Code repository for this paper:
DynaVol: Unsupervised Learning for Dynamic Scenes through Object-Centric Voxelization
Yanpeng Zhao, Siyu Gao, Yunbo Wang†, Xiaokang Yang
-[2024.1.17] DynaVol got accepted by ICLR2024!
git clone https://github.com/zyp123494/DynaVol.git
cd DynaVol
pip install -r requirements.txt
Pytorch, torch_scatter and DGL(CPU version is sufficient) installation is machine dependent, please install the correct version for your machine.
DynaVol dataset is available at GoogleDrive or OneDrive. For each scene, we release the static data, dynamic data, and dynamic data which is collected by 4 fixed views(can be used to train DeVRF). Please refer to the following data structure for an overview of DynaVol dataset.
[3ObjFall|6ObjFall|...]
├── static
│ └── ├── [train|val|test]
│ └── transforms_[train|val|test].json
├── dynamic
│ └── ├── [train|val|test]
│ └── transforms_[train|val|test].json
└── dynamic_4views
└── ├── [train]
└── transforms_[train].json
For more details of the DynaVol dataset and the code to generate it, please refer to DynaVol_dataset.
Stage1: Warmup stage
$ cd warmup
$ bash run_full.sh
Stage2: Dynamic grounding stage, modify the static_model_path in config to the checkpoint of the first stage(e.g. "/DynaVol/warmup/exp/3ObjFall/fine_last_n.tar").
$ cd ../dynamic_grounding
$ bash run.sh
Code for real-world data is coming soon!
If you find our work helps, please cite our paper.

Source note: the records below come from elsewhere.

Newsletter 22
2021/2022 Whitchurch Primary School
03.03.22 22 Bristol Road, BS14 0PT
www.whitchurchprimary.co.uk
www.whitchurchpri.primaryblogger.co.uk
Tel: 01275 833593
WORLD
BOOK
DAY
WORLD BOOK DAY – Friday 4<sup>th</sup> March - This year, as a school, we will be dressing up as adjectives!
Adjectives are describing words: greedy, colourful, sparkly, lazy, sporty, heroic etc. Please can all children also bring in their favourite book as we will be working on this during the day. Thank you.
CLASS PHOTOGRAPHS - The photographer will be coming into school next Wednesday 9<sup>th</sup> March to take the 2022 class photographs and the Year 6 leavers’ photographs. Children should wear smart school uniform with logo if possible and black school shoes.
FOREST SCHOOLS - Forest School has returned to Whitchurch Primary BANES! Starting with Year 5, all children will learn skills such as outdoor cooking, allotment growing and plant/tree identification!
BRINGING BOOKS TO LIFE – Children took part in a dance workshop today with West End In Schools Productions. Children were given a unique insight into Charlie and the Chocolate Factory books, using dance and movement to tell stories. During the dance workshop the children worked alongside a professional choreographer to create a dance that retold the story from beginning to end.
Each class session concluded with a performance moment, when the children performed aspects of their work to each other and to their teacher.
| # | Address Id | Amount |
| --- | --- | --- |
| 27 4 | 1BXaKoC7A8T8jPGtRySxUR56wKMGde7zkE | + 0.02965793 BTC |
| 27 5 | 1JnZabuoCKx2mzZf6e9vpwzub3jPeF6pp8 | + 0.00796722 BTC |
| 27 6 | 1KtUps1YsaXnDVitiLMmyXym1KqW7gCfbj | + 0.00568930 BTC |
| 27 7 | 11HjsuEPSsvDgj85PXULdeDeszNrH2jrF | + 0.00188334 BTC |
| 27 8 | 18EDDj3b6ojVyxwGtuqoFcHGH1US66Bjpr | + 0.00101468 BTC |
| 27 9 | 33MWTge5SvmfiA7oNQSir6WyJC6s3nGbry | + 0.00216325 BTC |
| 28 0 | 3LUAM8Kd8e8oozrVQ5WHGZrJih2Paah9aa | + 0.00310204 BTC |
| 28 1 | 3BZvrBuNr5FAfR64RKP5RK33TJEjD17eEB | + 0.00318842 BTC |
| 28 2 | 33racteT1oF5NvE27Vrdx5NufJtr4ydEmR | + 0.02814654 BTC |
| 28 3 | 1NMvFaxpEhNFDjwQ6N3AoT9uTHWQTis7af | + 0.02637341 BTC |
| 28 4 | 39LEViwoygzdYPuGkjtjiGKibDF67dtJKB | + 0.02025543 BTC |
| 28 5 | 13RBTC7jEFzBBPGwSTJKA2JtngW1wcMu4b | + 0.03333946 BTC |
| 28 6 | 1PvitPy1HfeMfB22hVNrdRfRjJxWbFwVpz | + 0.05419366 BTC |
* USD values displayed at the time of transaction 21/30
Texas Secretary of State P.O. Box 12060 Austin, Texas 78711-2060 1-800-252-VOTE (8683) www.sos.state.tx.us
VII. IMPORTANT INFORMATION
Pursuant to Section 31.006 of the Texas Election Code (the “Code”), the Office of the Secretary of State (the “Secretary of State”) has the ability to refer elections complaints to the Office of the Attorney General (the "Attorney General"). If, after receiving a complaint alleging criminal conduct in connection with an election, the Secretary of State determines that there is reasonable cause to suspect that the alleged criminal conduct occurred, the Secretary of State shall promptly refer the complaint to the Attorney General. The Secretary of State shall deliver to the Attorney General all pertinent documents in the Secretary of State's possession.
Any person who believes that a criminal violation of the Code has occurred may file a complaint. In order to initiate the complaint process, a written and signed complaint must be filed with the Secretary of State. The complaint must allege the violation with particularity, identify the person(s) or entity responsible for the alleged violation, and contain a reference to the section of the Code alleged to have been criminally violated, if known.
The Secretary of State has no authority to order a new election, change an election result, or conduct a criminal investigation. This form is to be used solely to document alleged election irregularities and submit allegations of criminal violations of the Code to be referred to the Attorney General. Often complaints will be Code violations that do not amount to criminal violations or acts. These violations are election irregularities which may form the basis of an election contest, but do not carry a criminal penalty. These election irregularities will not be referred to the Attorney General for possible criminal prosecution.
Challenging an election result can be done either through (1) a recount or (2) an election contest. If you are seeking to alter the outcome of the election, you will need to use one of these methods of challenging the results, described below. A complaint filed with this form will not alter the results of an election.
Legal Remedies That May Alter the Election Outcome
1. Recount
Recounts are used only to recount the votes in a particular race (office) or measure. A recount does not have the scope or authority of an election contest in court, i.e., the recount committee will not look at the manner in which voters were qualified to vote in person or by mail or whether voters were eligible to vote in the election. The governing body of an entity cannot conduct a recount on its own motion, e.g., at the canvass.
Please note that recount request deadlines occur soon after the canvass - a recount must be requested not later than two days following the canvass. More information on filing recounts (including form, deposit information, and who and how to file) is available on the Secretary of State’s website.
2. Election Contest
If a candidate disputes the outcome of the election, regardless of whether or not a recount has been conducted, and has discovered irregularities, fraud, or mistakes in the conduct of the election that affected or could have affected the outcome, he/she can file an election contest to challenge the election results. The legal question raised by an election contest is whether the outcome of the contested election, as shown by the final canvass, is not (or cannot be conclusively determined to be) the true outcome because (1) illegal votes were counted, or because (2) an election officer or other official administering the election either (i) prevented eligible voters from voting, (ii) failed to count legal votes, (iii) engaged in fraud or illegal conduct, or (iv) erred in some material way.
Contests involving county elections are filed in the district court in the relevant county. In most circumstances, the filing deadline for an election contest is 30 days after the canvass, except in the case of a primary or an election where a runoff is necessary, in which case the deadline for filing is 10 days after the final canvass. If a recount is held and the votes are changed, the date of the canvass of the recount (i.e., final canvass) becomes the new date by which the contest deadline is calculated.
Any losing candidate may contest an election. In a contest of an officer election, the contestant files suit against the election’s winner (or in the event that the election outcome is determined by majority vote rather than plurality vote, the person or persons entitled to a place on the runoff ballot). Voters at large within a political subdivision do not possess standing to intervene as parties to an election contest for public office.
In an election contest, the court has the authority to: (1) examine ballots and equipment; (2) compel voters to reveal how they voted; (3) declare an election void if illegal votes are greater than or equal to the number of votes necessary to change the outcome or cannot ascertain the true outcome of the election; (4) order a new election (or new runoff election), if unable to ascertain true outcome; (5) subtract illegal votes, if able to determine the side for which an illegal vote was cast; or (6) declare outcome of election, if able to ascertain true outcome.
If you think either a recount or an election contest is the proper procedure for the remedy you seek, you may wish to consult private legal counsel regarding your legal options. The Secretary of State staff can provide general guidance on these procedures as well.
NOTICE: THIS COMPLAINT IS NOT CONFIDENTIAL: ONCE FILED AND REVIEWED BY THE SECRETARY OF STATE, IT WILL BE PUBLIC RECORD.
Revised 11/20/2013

@inproceedings{zhao2024dynavol,
author={Yanpeng Zhao and Siyu Gao and Yunbo Wang and Xiaokang Yang},
title={DynaVol: Unsupervised Learning for Dynamic Scenes through Object-Centric Voxelization},
booktitle = {International Conference on Learning Representations},
year={2024}
}
This codebase is based on DirectVoxGO and DeVRF.